Jueves 12º del TO
Mt 7, 21-29
Queridos hermanos:
Hoy la palabra nos pone delante de las consecuencias que debe asumir todo hombre, según haya conducido su vida. Dios no ha dejado al hombre en la precariedad de encontrar la sabiduría necesaria que le ilumine y le capacite frente a sus limitaciones, sino que le ha revelado el camino de la sabiduría que conduce a la bienaventuranza del Reino de Dios. La Escritura habla de dos caminos opuestos: de vida y de muerte, ante los cuales el hombre debe optar. El hombre puede hacer de su vida una bendición o una maldición, según siga o no los caminos que le presenta el Señor; según crea, escuche su voz y obedezca a su palabra. A este adherirse a los caminos de Dios, siguiéndolos, responde lo que llamamos fe. No basta con creer que Dios existe y que es verdad lo que dice.
El Señor nos llama a una vida eterna y por eso necesitamos
poner unos cimientos sólidos a su edificación, de manera que estén apoyados
sobre la roca firme que es Cristo, la voluntad salvadora del Padre. Así
resistirá los embates de las contrariedades. Isaías habla de una ciudad que es
fuerte, porque la habita un pueblo justo
que observa la lealtad (cf. Is 26, 1-6). Es lo que dice el Evangelio: en el
Reino entrará un pueblo que pone en práctica las palabras del Señor y no, unos oyentes olvidadizos. No los que dicen
Señor, Señor, sino los que hacen la voluntad de Dios que siempre es amor.

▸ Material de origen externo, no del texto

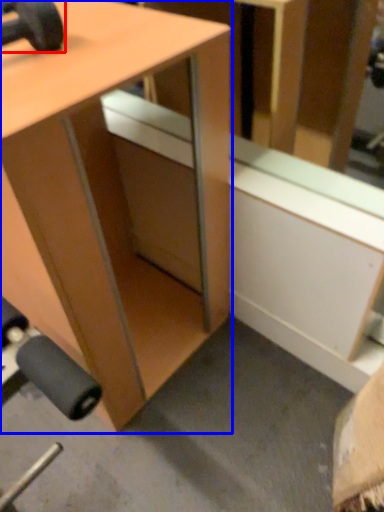
Question: Which of the following is the farthest to the observer, dumbbell (highlighted by a red box) or desk (highlighted by a blue box)?

Choices:
 (A) dumbbell
 (B) desk

Answer: (A)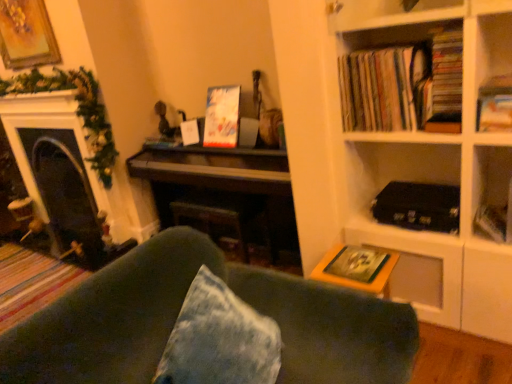
Question: Is hardcover book at upper right, arranged as the 2th book when viewed from the left, positioned before dark wood piano at center?

Choices:
 (A) no
 (B) yes

Answer: (B)

Question: From a real-world perspective, is hardcover book at upper right, arranged as the 2th book when viewed from the left, physically below dark wood piano at center?

Choices:
 (A) no
 (B) yes

Answer: (A)

Question: Is hardcover book at upper right, which appears as the first book when viewed from the right, surrounding dark wood piano at center?

Choices:
 (A) no
 (B) yes

Answer: (A)

Question: Does hardcover book at upper right, arranged as the 2th book when viewed from the left, have a greater height compared to dark wood piano at center?

Choices:
 (A) no
 (B) yes

Answer: (A)

Question: Is hardcover book at upper right, which appears as the first book when viewed from the right, completely or partially outside of dark wood piano at center?

Choices:
 (A) yes
 (B) no

Answer: (A)

Question: Is hardcover book at upper right, arranged as the 2th book when viewed from the left, at the right side of dark wood piano at center?

Choices:
 (A) yes
 (B) no

Answer: (A)

Question: Is gold-framed painting at upper left directly adjacent to green fabric couch at lower center?

Choices:
 (A) no
 (B) yes

Answer: (A)

Question: Is gold-framed painting at upper left outside green fabric couch at lower center?

Choices:
 (A) no
 (B) yes

Answer: (B)

Question: Does gold-framed painting at upper left have a larger size compared to green fabric couch at lower center?

Choices:
 (A) no
 (B) yes

Answer: (A)

Question: From a real-world perspective, does gold-framed painting at upper left sit lower than green fabric couch at lower center?

Choices:
 (A) yes
 (B) no

Answer: (B)

Question: Is gold-framed painting at upper left wider than green fabric couch at lower center?

Choices:
 (A) no
 (B) yes

Answer: (A)

Question: From a real-world perspective, is gold-framed painting at upper left over green fabric couch at lower center?

Choices:
 (A) no
 (B) yes

Answer: (B)

Question: From a real-world perspective, is matte black fireplace at left below matte cardboard books at upper right, which appears as the 1th book when viewed from the left?

Choices:
 (A) yes
 (B) no

Answer: (A)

Para entrar en su Reino es necesaria la justificación que
se obtiene por la fe en Cristo, mediante la cual entramos al régimen de la
gracia. Dios, en efecto, no sólo ha mostrado el camino, sino que lo ha hecho
accesible, tendiendo un puente sobre el abismo abierto por el pecado. Por la fe
reconocemos a Cristo como el Señor que nos libra de la iniquidad de nuestras
obras muertas, para obrar según su voluntad, en la justicia. No son las obras
de la ley de Moisés, sino las de la justicia que procede de la fe, las que nos
abrirán las puertas del Reino.
Así, por la obediencia de la fe alcanzamos la salvación. La
fe sin la obediencia está vacía y arriesga a que nuestros afanes terminen en el
más estrepitoso fracaso. La obediencia a Dios consiste en escuchar a quien nos
quiere bien y ha puesto en juego la vida de su Hijo en favor nuestro. La
obediencia es el amor que da contenido a nuestra respuesta; al amor con el que
Dios nos justifica borrando nuestros pecados. Amor, con amor se paga como se
suele decir.
El corazón debe pues, estar sólidamente adherido al Señor
mediante las acciones de nuestra voluntad y no sólo por vanas especulaciones de
nuestra mente, por las palabras, por los sentimientos o los deseos.
Con frecuencia nuestro corazón está lleno de sí mismo: de
nuestros miedos y nuestra desconfianza, que se plasma en la incredulidad y con
dificultad se abre a la voluntad de Dios que es siempre amor y fortaleza para
quienes en él se refugian. Por eso la incidencia de la palabra de Dios en
nosotros es débil, al no encontrar resonancia en el abismo de nuestro corazón.
Como
decíamos ayer, las obras de justicia con las que respondemos a la voluntad
amorosa de Dios, son las piedras sillares que sostienen la casa del justo, para
que se mantenga en pie eternamente. Sólo en sus acciones, se muestra la verdad
de la persona, como decía Juan Pablo II en: “Persona y acción,” y el resto son
intenciones, fantasías e ilusiones, como decía santa Teresa. “Hechos son amores,”
como dice la sabiduría popular.
La Eucaristía viene en ayuda de nuestra debilidad como alimento
sólido en medio de la travesía del desierto de nuestra vida; como alianza
frente al enemigo y como refugio en medio de las inclemencias de la vida.